HSRP_A#sh standby brief
                     P indicates configured to preempt.
                     |
Interface   Grp  Pri P State   Active          Standby         Virtual IP
Fa0/0       1    120 P Active  local           10.0.1.3        10.0.1.1
Fa0/0       2    120 P Active  local           10.0.1.3        10.0.2.1

Let us look the way packets route in the network. we can use the extended ping to record the route the packet takes.

H1#ping
Protocol [ip]:
Target IP address: 5.5.5.5 
Repeat count [5]: 1
Datagram size [100]:
Timeout in seconds [2]:
Extended commands [n]: yes
Source address or interface:
Type of service [0]:
Set DF bit in IP header? [no]:
Validate reply data? [no]:
Data pattern [0xABCD]:
Loose, Strict, Record, Timestamp, Verbose[none]: r
Number of hops [ 9 ]:
Loose, Strict, Record, Timestamp, Verbose[RV]:
Sweep range of sizes [n]:
Type escape sequence to abort.
Sending 1, 100-byte ICMP Echos to 5.5.5.5, timeout is 2 seconds:
Packet has IP options:  Total option bytes= 39, padded length=40
Record route: <*>
   (0.0.0.0)
   (0.0.0.0)
   (0.0.0.0)
   (0.0.0.0)
   (0.0.0.0)
   (0.0.0.0)
   (0.0.0.0)
   (0.0.0.0)
   (0.0.0.0)

Reply to request 0 (76 ms).  Received packet has options
Total option bytes= 40, padded length=40
Record route:
   (10.0.1.10) !exit interface IP of H1 towards 5.5.5.5
   (20.0.51.2) !exit interface IP of HSRP_A towards 5.5.5.5
   (5.5.5.5)  
   (20.0.51.5) !exit interface IP of R5 towards 10.0.1.10
   (10.0.1.2)  !exit interface IP of HSRP_A towards 10.0.1.10
   (10.0.1.10) <*>
   (0.0.0.0)
   (0.0.0.0)
   (0.0.0.0)
End of list

Success rate is 100 percent (1/1), round-trip min/avg/max = 76/76/76 ms
H1#

 

As expected the goes to HSRP_A which is the active router. It uses it’s exit interface which has the IP 20.0.51.2. Finally the packet arrives at R5. It the routes back to HSRP_A as it advertices a better ospf cost.
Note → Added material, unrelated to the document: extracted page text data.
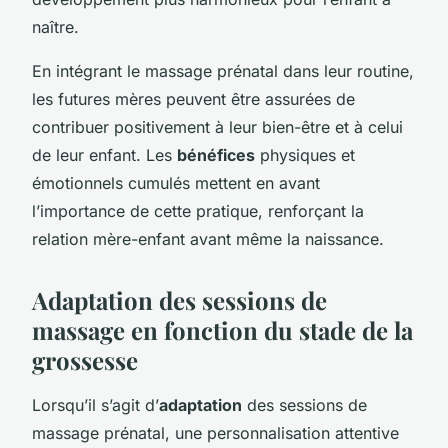
naître.
En intégrant le massage prénatal dans leur routine,
les futures mères peuvent être assurées de
contribuer positivement à leur bien-être et à celui
de leur enfant. Les
bénéfices
physiques et
émotionnels cumulés mettent en avant
l’importance de cette pratique, renforçant la
relation mère-enfant avant même la naissance.
Adaptation des sessions de
massage en fonction du stade de la
grossesse
Lorsqu’il s’agit d’
adaptation
des sessions de
massage prénatal, une personnalisation attentive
The same will be for H2 as HSRP_A is active for both groups.
Let us make HSRP_B the active router for the 10.0.1/24 network

HSRP_B(config)#interface f0/0
HSRP_B(config-if)#standby 1 priority 150
*Mar  2 00:03:49.778: %HSRP-5-STATECHANGE: FastEthernet0/0 Grp 1 state Standby -> Active

H1#ping  
Protocol [ip]:
Target IP address: 5.5.5.5
Repeat count [5]: 1
Datagram size [100]:
Timeout in seconds [2]:
Extended commands [n]: yes
Source address or interface:
Type of service [0]:
Set DF bit in IP header? [no]:
Validate reply data? [no]:
Data pattern [0xABCD]:
Loose, Strict, Record, Timestamp, Verbose[none]: r
Number of hops [ 9 ]:
Loose, Strict, Record, Timestamp, Verbose[RV]:
Sweep range of sizes [n]:
Type escape sequence to abort.
Sending 1, 100-byte ICMP Echos to 5.5.5.5, timeout is 2 seconds:
Packet has IP options:  Total option bytes= 39, padded length=40
Record route: <*>
   (0.0.0.0)
   (0.0.0.0)
   (0.0.0.0)
   (0.0.0.0)
   (0.0.0.0)
   (0.0.0.0)
   (0.0.0.0)
   (0.0.0.0)
   (0.0.0.0)

Reply to request 0 (84 ms).  Received packet has options
Total option bytes= 40, padded length=40
Record route:
   (10.0.1.10)
   (20.0.52.3)
   (5.5.5.5)
   (20.0.51.5)
   (10.0.1.2)
   (10.0.1.10) <*>
   (0.0.0.0)
   (0.0.0.0)
   (0.0.0.0)
End of list

Success rate is 100 percent (1/1), round-trip min/avg/max = 84/84/84 ms
H1#

Now we can see that the packet transverses via HSRP_B and comes back via HSRP_A. With the filtering in place as HSRP_A does not create a reflective tcp session entry, it will deny the inbound tcp packet from R5. We can see this if we debug ip icmp in R5 while telneting from H1.

R5#
*Mar  2 00:08:10.306: ICMP: dst (5.5.5.5) administratively prohibited unreachable rcv from 20.0.51.2

But the telnet from H2 will succeed as the outgoing packet takes the path via HSRP_A.
H2#telnet 5.5.5.5
Trying 5.5.5.5 ... Open

R5>
 

HSRP_A#sh access-list TCP
Reflexive IP access list TCP
     permit tcp host 5.5.5.5 eq telnet host 10.0.2.10 eq 50962 (15 matches) (time left 297)
HSRP_A#

We can see that HSRP_A does  have a dynamic entry for the tcp session originated from H2.

To solve this problem, we could use another physical interface for the second network. Thus each HSRP group will have its own interface.